◆ **Written problem**
Could you lay out every line of the records below as a Markdown table with the columns Row and Line, numbering the rows and skipping any blank lines? Leave the pictures out of the answer.

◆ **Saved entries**
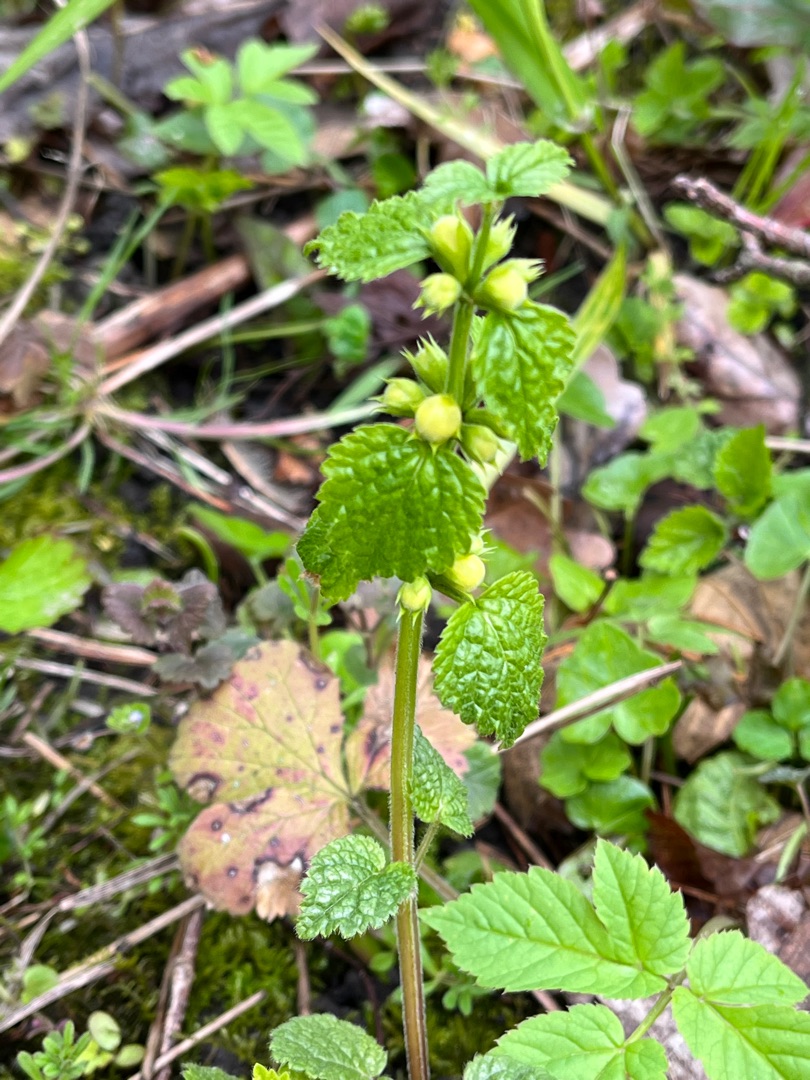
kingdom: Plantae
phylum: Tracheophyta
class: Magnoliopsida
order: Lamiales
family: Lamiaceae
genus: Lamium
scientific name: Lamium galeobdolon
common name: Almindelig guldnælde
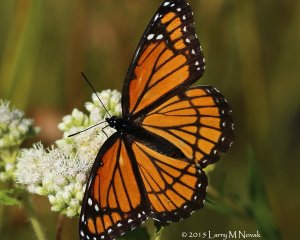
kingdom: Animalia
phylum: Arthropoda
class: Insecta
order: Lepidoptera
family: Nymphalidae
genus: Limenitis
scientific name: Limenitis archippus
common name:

◆ **Answer to this exercise**
| Row | Line |
|---|---|
| 1 | kingdom: Plantae |
| 2 | phylum: Tracheophyta |
| 3 | class: Magnoliopsida |
| 4 | order: Lamiales |
| 5 | family: Lamiaceae |
| 6 | genus: Lamium |
| 7 | scientific name: Lamium galeobdolon |
| 8 | common name: Almindelig guldnælde |
| 9 | kingdom: Animalia |
| 10 | phylum: Arthropoda |
| 11 | class: Insecta |
| 12 | order: Lepidoptera |
| 13 | family: Nymphalidae |
| 14 | genus: Limenitis |
| 15 | scientific name: Limenitis archippus |
| 16 | common name: |